Negotiate wisely. Never be in a hurry to buy, and test-drive thoroughly -up hills, on highways, etc. Armed with your knowledge of the wholesale and retail price of the car you want, offer the salesperson 85 percent of the asking price. Settle on no more than 90 percent. Before the deal is final, get a written history of the car, including service records, the name of the previous owner or owners, and how it was driven. Finally, spend $60~$100 to have an independent mechanic check the car thoroughly. Major problems, such as accident dam-age or rusting, should nix the deal. Minor problems can be negotiating points.
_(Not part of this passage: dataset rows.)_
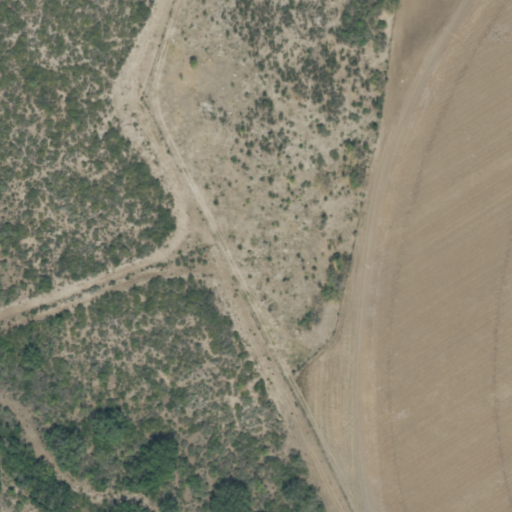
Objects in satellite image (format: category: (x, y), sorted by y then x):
road: (216, 250)
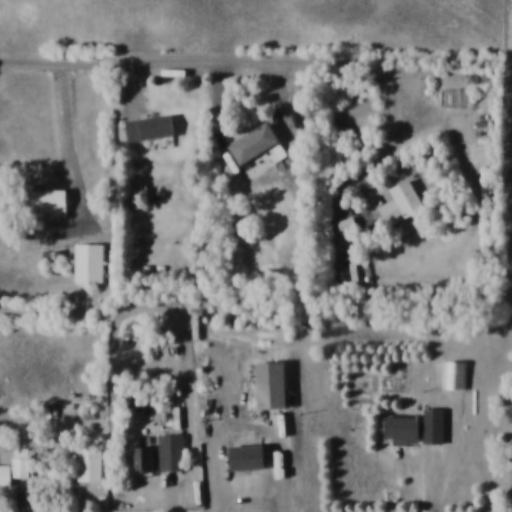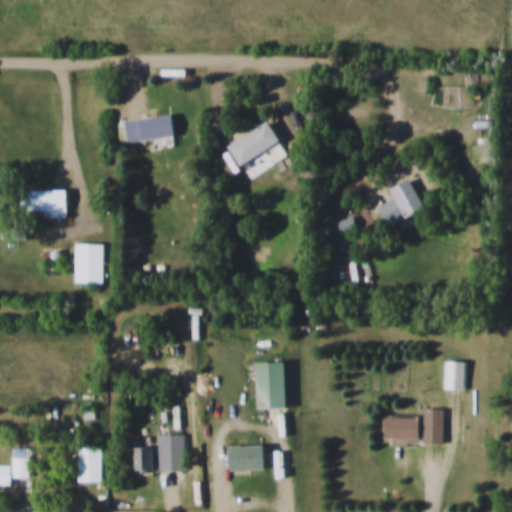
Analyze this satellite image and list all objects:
road: (193, 58)
building: (152, 126)
road: (392, 126)
building: (259, 143)
road: (73, 146)
building: (46, 200)
building: (405, 201)
building: (349, 223)
building: (91, 262)
building: (274, 383)
road: (250, 424)
building: (436, 424)
building: (405, 426)
building: (174, 448)
road: (451, 454)
building: (252, 456)
building: (146, 458)
building: (91, 463)
building: (16, 467)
Along with sales, fraud is growing in the used-car market. What to watch out for:

Lemons. All states have lemon laws, but same are less effective than others. Low-mileage vehicles touted as "demonstrator" or "executive" cars may be lemons being passed off as cream puffs. Be careful of cars shipped from out of state, and when you shop at a dealer, ask to speak to the original owner and to see copies of the repair history. If a car has a sticker reading "manufacturer's buyback," it's very likely a dud. To learn if a car was resold, contact your state motor vehicles department. Or call Carfax, which can track down a car's original title in most states(1-800-346-3846; $20 fee).

Odometer fraud is on the rise, reports the federal government. Fraud ring roll back odometers, tamper with titles and bilk consumers for as much as $3,000 per car. Take the car you're considering, even if the seller is a private individual, to a reliable mechanic, who can determine whether the wear and tear jibes with the odometer reading.